Ulmon data breach (2020): was your email exposed?
Ulmon (ulmon.com) suffered a data breach in January 2020 that exposed around 777,769 accounts. The leaked records included bios, email addresses, names, passwords, phone numbers and social media profiles. Check whether your email was caught up in it — and lock down your accounts before the data is misused.
Check if my email was exposed — free →What happened in the Ulmon breach?
Ulmon (ulmon.com) was hit by a data breach dated January 2020, exposing around 777,769 accounts. Incidents like this happen when attackers break into a company’s user database, or when a misconfigured server or third-party partner leaks it — and the stolen records then spread among other criminals.
The exposed records included bios, email addresses, names, passwords, phone numbers and social media profiles. Leaked data doesn’t simply disappear: it gets copied, sold and re-posted across breach forums and dark-web markets for years. That’s why your information from the Ulmon breach can still be abused long after the original incident — and why checking your exposure and locking down your accounts matters even now.
What data was exposed in the Ulmon breach?
The Ulmon breach exposed bios, email addresses, names, passwords, phone numbers and social media profiles. The more of these are tied to you, the more ways an attacker can impersonate you or break into your other accounts.
How the leaked Ulmon data can be used against you
Because the Ulmon breach exposed bios, email addresses, names, passwords, phone numbers and social media profiles, the leaked passwords let attackers try the same login on your other accounts (credential stuffing), so any site where you reused it is at risk; your email address becomes a target for convincing phishing, often referencing this very breach to look legitimate; and your phone number fuels scam calls and smishing (fraudulent texts).
How to check if you were affected
The leaked records themselves aren’t published openly, so the way to know is to check your email against known breach and dark-web databases. Our free tool does exactly that in a few seconds — no account needed.
Check my email against known breaches — free →What to do if your Ulmon account was breached
These steps are prioritized for exactly the kind of data the Ulmon breach exposed.
Reset your Ulmon password now, and change it on every other account where you used the same one. Reused passwords are how a single breach turns into a chain of account takeovers, so give each important account its own strong password (a password manager makes this painless).
Add 2FA — ideally an authenticator app or a passkey rather than SMS — to your email, banking and other important accounts, so a stolen password alone can’t get in.
Leaked numbers feed robocalls and smishing. Never act on an unsolicited call or text, enable your carrier’s spam filter, and remove your number from data-broker sites that resell it.
Scammers reference real breaches to sound credible, so treat any email mentioning Ulmon with suspicion, and never use a password-reset link you didn’t request — go to the site directly instead.

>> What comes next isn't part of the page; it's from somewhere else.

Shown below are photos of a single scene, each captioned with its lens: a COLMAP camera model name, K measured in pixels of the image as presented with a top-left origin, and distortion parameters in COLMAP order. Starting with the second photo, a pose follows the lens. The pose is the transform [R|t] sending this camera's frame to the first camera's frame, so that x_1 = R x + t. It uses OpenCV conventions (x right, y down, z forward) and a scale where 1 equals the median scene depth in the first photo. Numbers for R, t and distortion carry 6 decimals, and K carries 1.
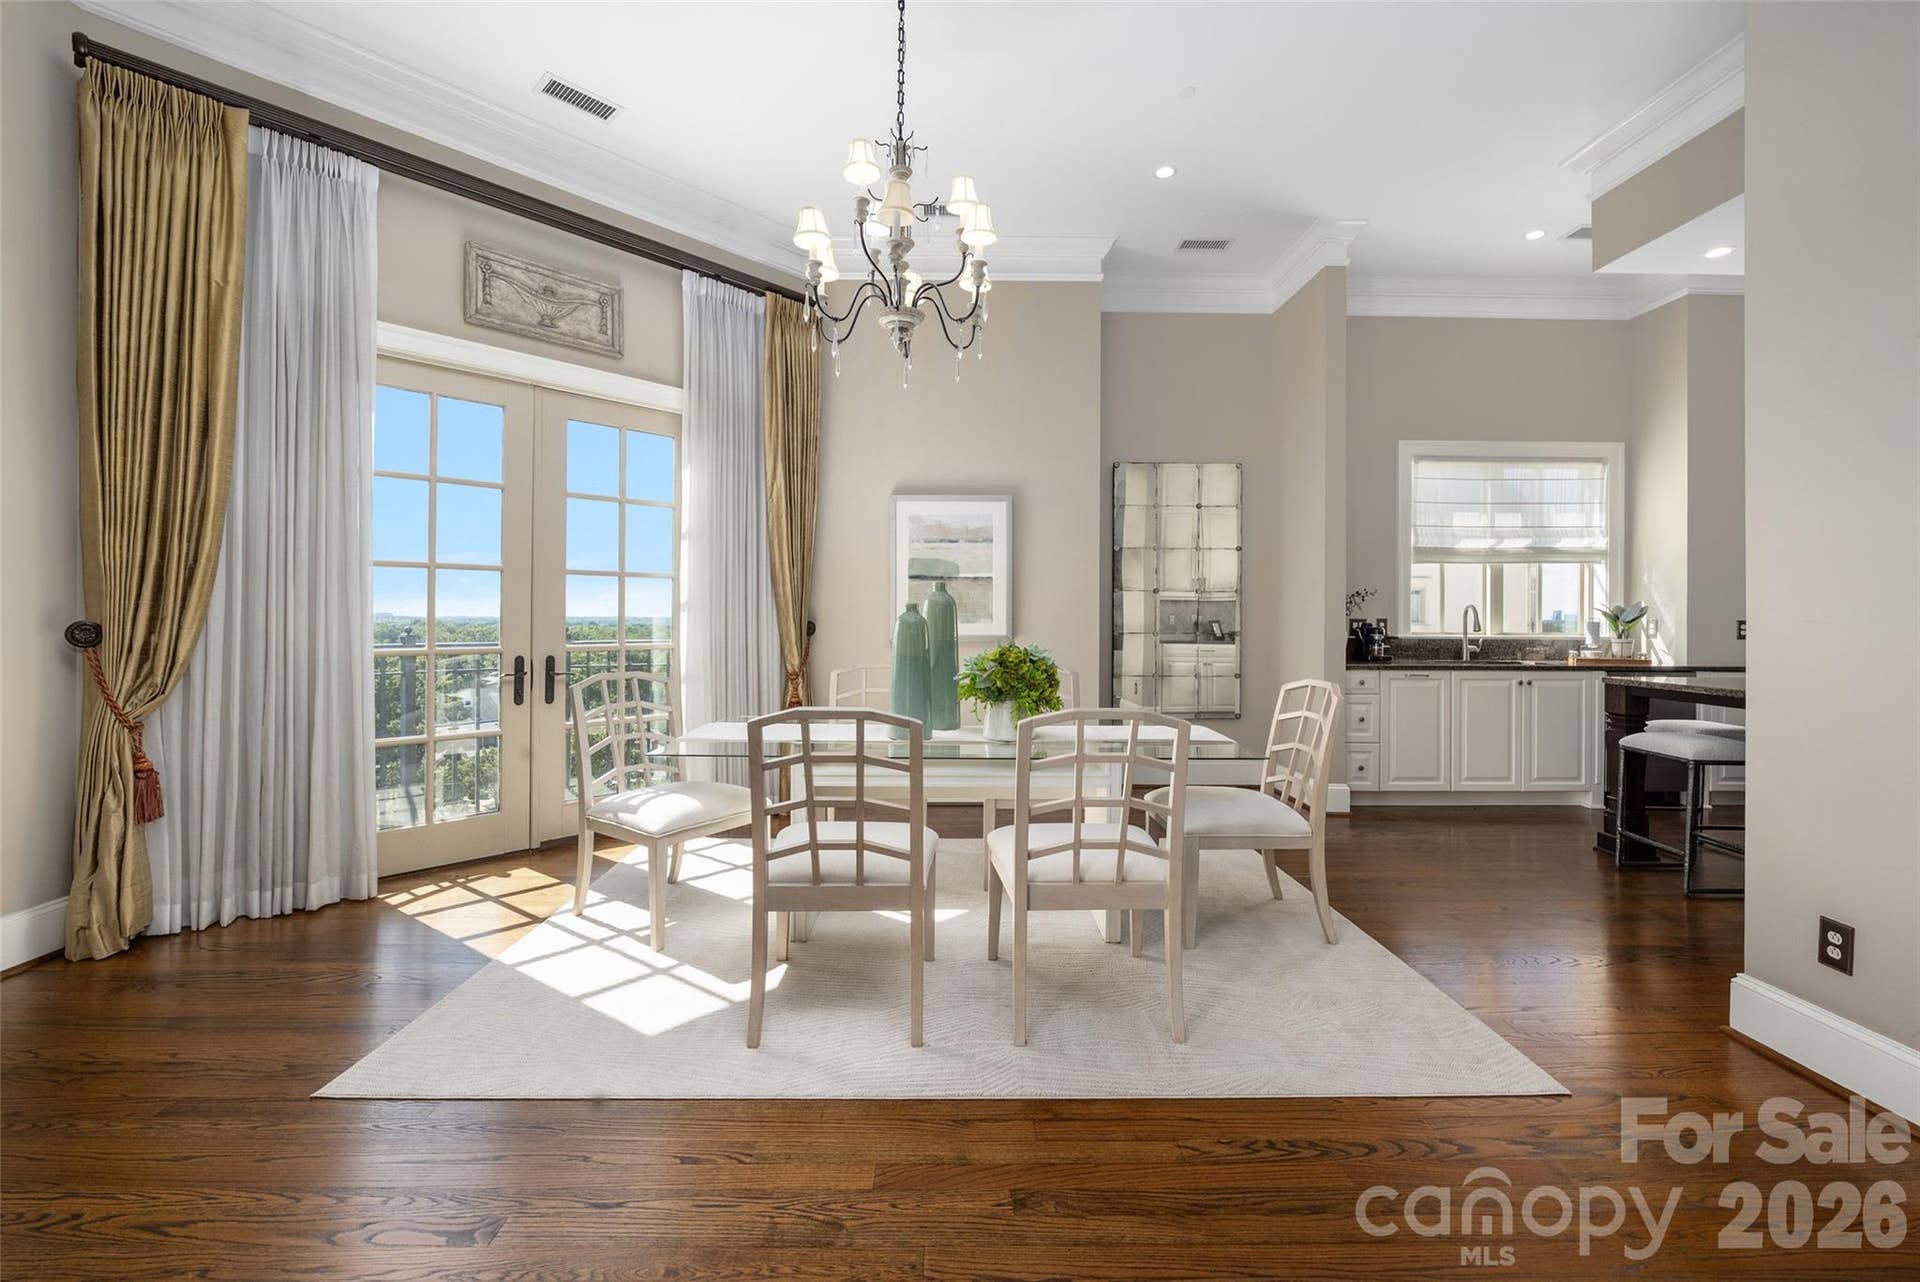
lens RADIAL K [[784.8, 0, 953.0], [0, 784.8, 617.2], [0, 0, 1]] dist [-0.001637, -0.000274]
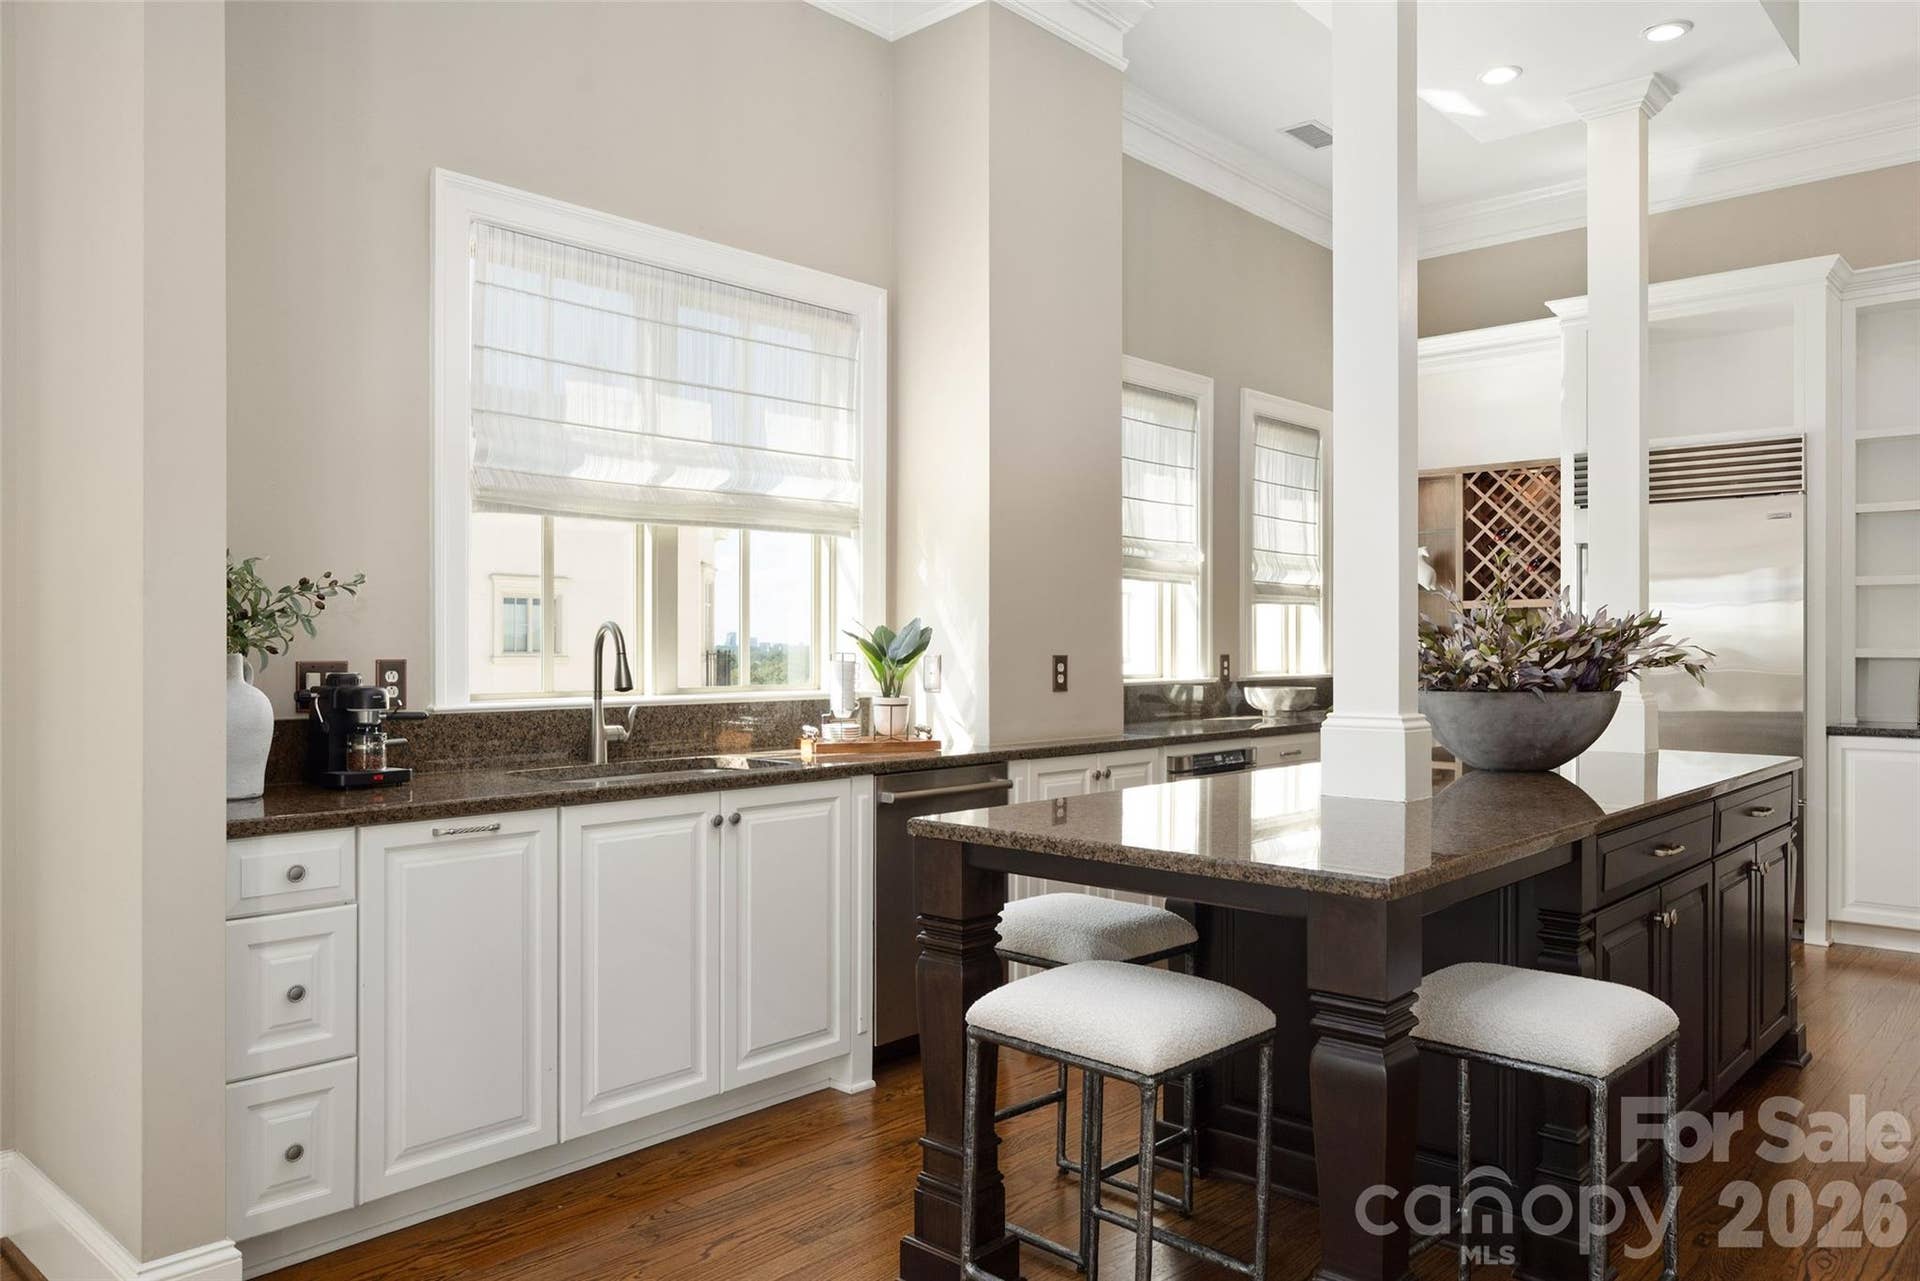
lens RADIAL K [[1351.3, 0, 960.0], [0, 1351.3, 640.5], [0, 0, 1]] dist [-0.000971, 0.000396]
pose [[0.680223, -0.004211, 0.732993, 0.308542], [0.004676, 0.999988, 0.001406, -0.007276], [-0.732990, 0.002471, 0.680235, 0.447009]]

Leaked data is resold for years, so a one-time clean-up isn’t enough. Ongoing breach and dark-web monitoring tells you the moment your details reappear, so you can act before an account is misused.

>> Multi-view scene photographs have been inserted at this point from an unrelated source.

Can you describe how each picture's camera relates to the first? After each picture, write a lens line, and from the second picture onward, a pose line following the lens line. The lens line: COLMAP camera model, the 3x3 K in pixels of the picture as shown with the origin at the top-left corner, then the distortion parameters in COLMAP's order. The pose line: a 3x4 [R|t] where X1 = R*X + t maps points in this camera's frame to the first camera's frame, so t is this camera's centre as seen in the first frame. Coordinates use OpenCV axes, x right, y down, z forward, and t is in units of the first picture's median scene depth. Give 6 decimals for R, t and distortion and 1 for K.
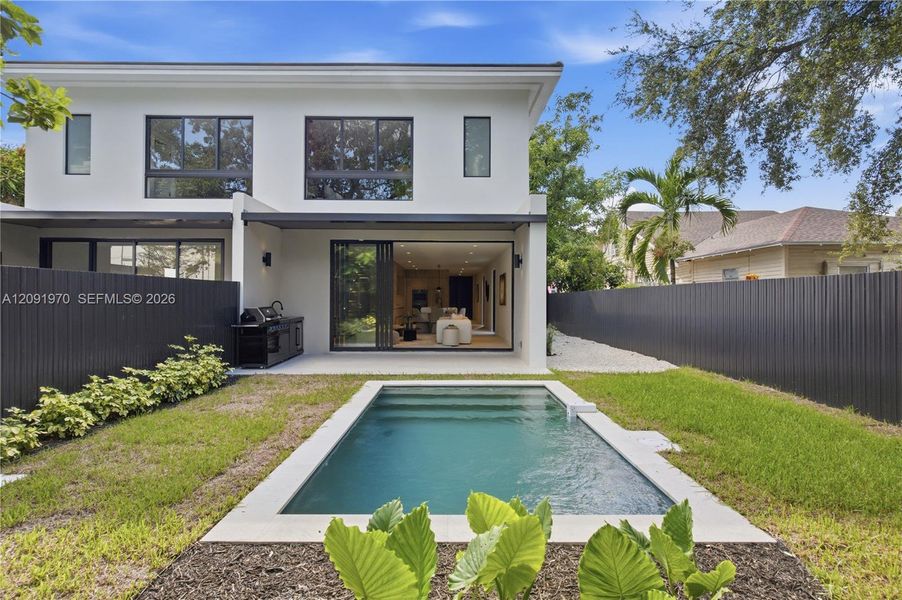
lens RADIAL K [[433.5, 0, 452.9], [0, 433.5, 297.7], [0, 0, 1]] dist [0.002434, 0.001295]
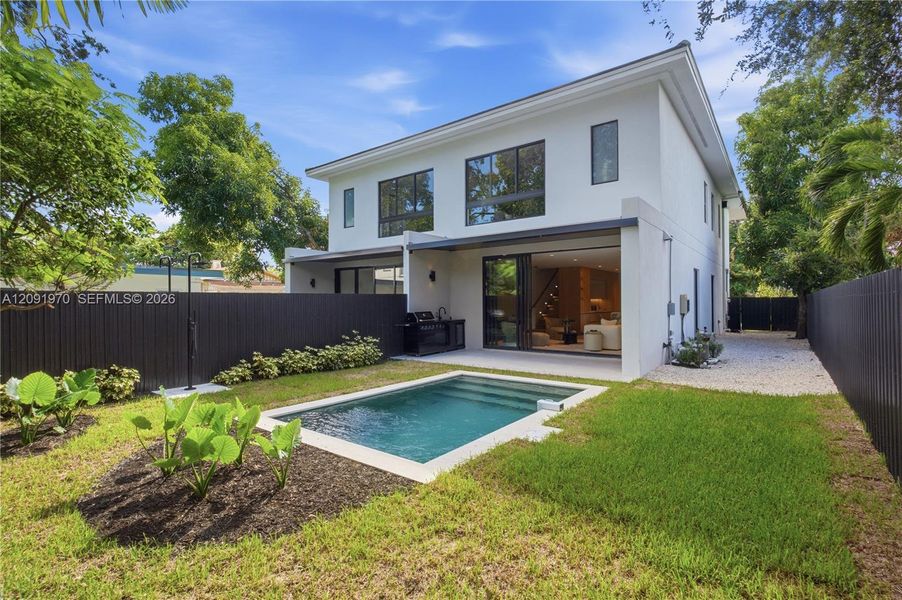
lens RADIAL K [[433.5, 0, 458.8], [0, 433.5, 302.3], [0, 0, 1]] dist [0.002434, 0.001295]
pose [[0.787828, -0.009876, -0.615817, 0.430733], [0.008481, 0.999951, -0.005187, -0.000484], [0.615837, -0.001136, 0.787873, 0.001359]]
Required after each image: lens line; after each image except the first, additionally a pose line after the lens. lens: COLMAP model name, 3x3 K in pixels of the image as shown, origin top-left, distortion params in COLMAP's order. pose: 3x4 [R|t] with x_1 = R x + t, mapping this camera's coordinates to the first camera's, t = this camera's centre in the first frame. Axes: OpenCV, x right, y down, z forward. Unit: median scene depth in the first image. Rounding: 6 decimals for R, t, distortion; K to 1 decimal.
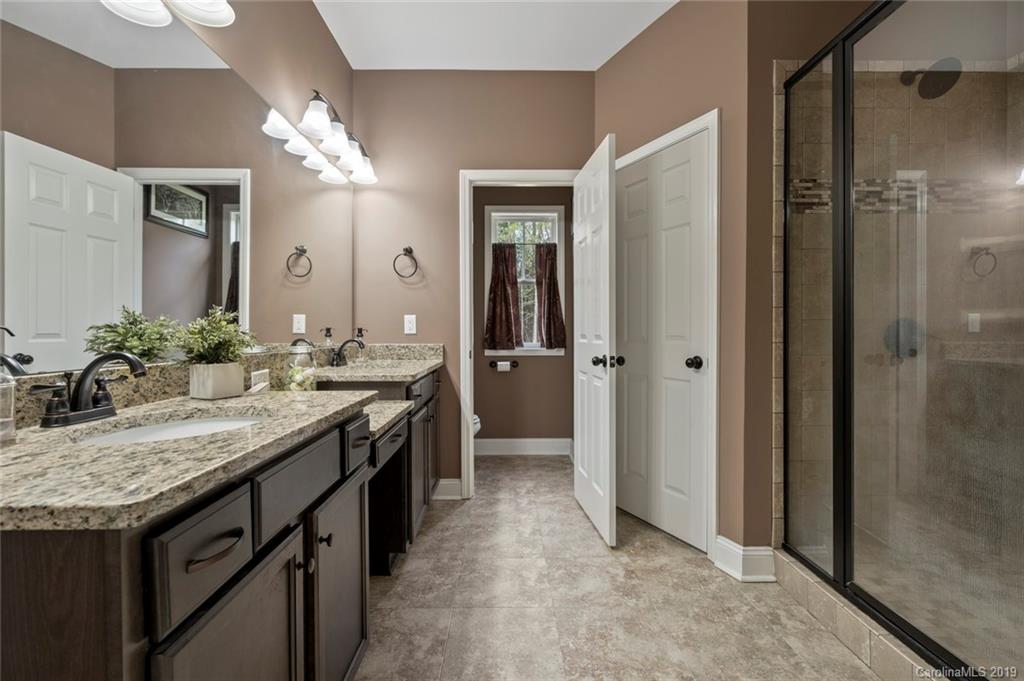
lens RADIAL K [[469.9, 0, 512.0], [0, 469.9, 332.1], [0, 0, 1]] dist [-0.000615, 0.000788]
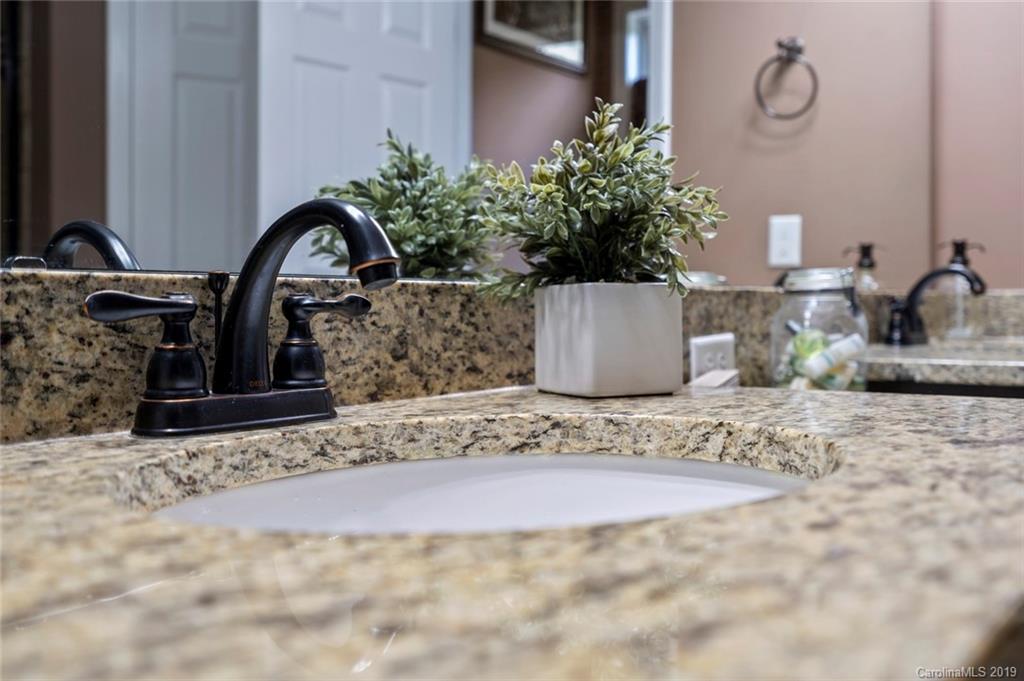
lens RADIAL K [[1021.5, 0, 512.2], [0, 1021.5, 319.7], [0, 0, 1]] dist [0.012778, 0.001925]
pose [[0.797729, 0.005631, -0.602990, -0.142840], [0.000416, 0.999951, 0.009887, 0.044043], [0.603016, -0.008138, 0.797688, 0.223672]]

The Ulmon breach, answered
Was my email in the Ulmon breach?
You can find out in seconds with our free breach and dark-web check — enter your email and it tells you whether it appears in the Ulmon breach and other known incidents.

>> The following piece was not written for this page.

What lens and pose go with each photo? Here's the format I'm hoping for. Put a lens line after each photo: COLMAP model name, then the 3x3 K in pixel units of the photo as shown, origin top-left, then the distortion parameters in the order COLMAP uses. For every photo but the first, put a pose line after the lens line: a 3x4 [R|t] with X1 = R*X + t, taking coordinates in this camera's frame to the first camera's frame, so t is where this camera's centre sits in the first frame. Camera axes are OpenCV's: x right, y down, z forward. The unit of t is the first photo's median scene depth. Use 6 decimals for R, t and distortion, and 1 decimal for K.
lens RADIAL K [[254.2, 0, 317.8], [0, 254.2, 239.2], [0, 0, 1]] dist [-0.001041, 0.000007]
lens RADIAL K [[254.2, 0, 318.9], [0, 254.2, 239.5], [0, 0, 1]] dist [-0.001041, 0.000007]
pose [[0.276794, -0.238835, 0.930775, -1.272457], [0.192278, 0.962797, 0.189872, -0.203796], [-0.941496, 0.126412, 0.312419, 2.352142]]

When did the Ulmon breach happen?
The Ulmon data breach is dated January 2020 and exposed roughly 777,769 accounts. Note that breached data often surfaces and is resold long after the original date.
What data was exposed in the Ulmon breach?
The exposed records included bios, email addresses, names, passwords, phone numbers and social media profiles. Around 777,769 accounts were affected.
What should I do after the Ulmon breach?
Change your Ulmon password and any reused passwords, turn on two-factor authentication, watch for phishing that references Ulmon, and monitor whether your details resurface on the dark web.
Was your email in the Ulmon breach?
Check free in about a minute — then we’ll help you remove your exposed data and keep it monitored.